Earlier this year, her police division sent its Spot to the site of a deadly drug lab explosion near the Belgian border to check for dangerous chemicals and other hazards.
Perry said the company’s acceptable use guidelines prohibit Spot’s weaponization or anything that would violate the privacy or civil rights laws, which he said puts the Honolulu police in the clear. It’s all part of a year-long effort by Boston Dynamics, which relied on military research grants for decades to make its robots seem friendlier and, thus, more palatable to local governments and consumer-oriented businesses.
By contrast, a lesser-known rival, Philadelphia-based Ghost Robotics, has no qualms about weaponization and supplies its dog-like robots to several branches of the U.S. military and its allies.

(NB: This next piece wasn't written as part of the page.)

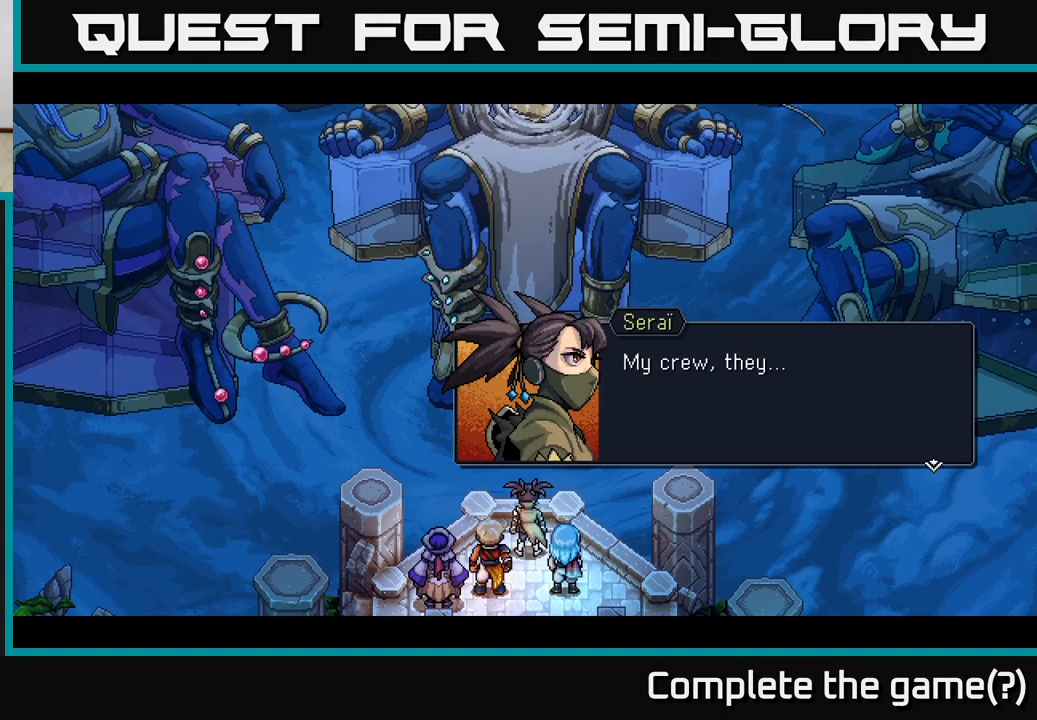
{"buttons": [], "left_stick": "center", "right_stick": "center", "events": [[183, "A", "down"], [467, "A", "up"]]}
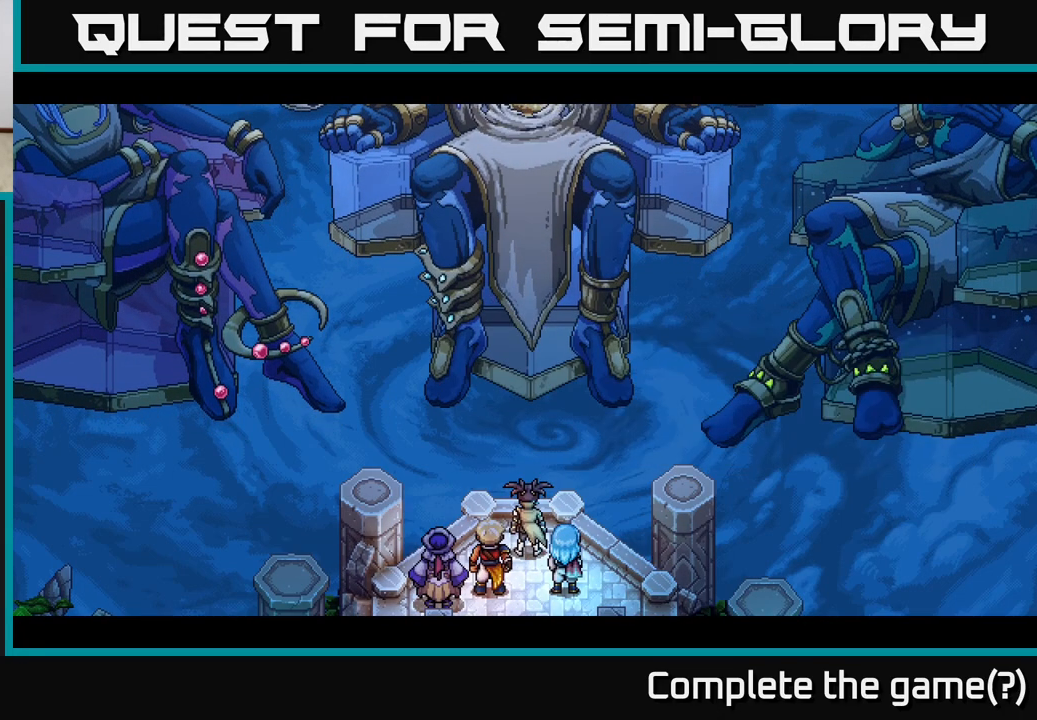
{"buttons": [], "left_stick": "center", "right_stick": "center", "events": []}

“It just plugs and play, anything you want,” said Ghost Robotics CEO Jiren Parikh, who was critical of Boston Dynamics’ stated ethical principles as “selective morality” because of the company’s past involvement with the military.
Parikh added that his company doesn’t market its four-legged robots to police departments, though he said it would make sense for police to use them. “It’s a camera on a mobile device,” he said.
There are roughly 500 Spot robots now in the wild. Perry said utility companies commonly use them to inspect high-voltage zones and other hazardous areas. The Spot is also used to monitor construction sites, mines, and factories, equipped with whatever sensor is needed.
“The first value that most people see in the robot is taking a person out of a hazardous situation,” Perry said. It’s still primarily controlled by humans, though all they have to do is tell it which direction to go, and it can intuitively climb stairs or cross over rough terrain. It can also operate autonomously, but only if it’s already memorized an assigned route and there aren’t too many surprise obstacles.
Kim of the ACLU in Hawaii acknowledged that there might be many legitimate uses for such machines. However, opening the door for police robots that interact with people is probably not a good idea. He pointed to how Dallas police 2016 stuck explosives on a wheeled robot to kill a sniper, fueling an ongoing debate about “killer robots” in policing and warfighting.
“There’s the potential for these robots to increase the militarization of police departments and use it in unacceptable ways,” Kim said. “Maybe it’s not something we even want to let law enforcement have.” AP Technology Writer Matt O’Brien reported from Providence, Rhode Island.